▶ _Directions for this task_
Retype, exactly as they appear below, the lines between the line holding "left shoulder: (555, 273)" and the line holding "right elbow: (618, 334)", both ends included.

▶ _Source material_
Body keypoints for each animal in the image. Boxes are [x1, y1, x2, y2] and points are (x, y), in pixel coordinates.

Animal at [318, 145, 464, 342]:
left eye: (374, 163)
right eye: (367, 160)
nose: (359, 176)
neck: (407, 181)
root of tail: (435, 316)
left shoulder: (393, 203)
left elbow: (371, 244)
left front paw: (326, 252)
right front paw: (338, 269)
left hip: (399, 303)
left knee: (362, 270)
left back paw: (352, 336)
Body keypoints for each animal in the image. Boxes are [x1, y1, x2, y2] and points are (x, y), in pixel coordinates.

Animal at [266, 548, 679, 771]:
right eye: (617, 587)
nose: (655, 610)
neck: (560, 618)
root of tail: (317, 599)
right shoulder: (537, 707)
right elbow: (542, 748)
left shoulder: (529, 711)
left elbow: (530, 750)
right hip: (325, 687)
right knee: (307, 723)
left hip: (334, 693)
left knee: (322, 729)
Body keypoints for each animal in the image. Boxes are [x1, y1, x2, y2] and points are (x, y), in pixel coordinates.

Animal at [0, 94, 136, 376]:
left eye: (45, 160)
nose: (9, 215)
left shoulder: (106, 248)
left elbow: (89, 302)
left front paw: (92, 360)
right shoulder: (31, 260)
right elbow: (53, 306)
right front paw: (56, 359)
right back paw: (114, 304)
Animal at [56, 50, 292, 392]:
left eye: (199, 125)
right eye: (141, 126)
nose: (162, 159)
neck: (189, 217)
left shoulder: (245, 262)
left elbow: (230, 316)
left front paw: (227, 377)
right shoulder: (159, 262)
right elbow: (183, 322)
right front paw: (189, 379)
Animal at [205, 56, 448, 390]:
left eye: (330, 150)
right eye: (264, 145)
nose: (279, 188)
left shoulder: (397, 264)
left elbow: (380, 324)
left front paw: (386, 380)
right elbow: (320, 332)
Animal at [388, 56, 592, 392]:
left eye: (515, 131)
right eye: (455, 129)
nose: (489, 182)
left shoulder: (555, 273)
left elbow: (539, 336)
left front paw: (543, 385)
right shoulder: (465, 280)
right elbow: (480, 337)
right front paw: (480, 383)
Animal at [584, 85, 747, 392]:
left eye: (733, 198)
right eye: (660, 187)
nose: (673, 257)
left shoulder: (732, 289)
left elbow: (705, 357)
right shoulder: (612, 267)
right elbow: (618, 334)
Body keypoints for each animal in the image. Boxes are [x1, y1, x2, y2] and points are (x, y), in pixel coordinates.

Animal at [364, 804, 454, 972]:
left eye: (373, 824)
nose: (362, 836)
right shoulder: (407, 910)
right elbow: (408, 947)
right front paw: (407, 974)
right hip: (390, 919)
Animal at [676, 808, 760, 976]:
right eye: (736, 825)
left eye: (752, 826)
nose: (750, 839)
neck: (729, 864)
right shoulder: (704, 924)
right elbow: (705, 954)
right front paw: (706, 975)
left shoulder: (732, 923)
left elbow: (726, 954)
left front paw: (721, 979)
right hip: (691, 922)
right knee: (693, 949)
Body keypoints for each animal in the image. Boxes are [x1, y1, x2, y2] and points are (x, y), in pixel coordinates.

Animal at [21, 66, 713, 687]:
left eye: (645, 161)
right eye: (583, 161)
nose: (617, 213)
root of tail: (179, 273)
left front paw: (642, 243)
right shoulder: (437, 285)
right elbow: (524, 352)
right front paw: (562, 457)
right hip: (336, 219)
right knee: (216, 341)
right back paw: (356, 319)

▶ _Result of the exercise_
left shoulder: (555, 273)
left elbow: (539, 336)
left front paw: (543, 385)
right shoulder: (465, 280)
right elbow: (480, 337)
right front paw: (480, 383)
Animal at [584, 85, 747, 392]:
left eye: (733, 198)
right eye: (660, 187)
nose: (673, 257)
left shoulder: (732, 289)
left elbow: (705, 357)
right shoulder: (612, 267)
right elbow: (618, 334)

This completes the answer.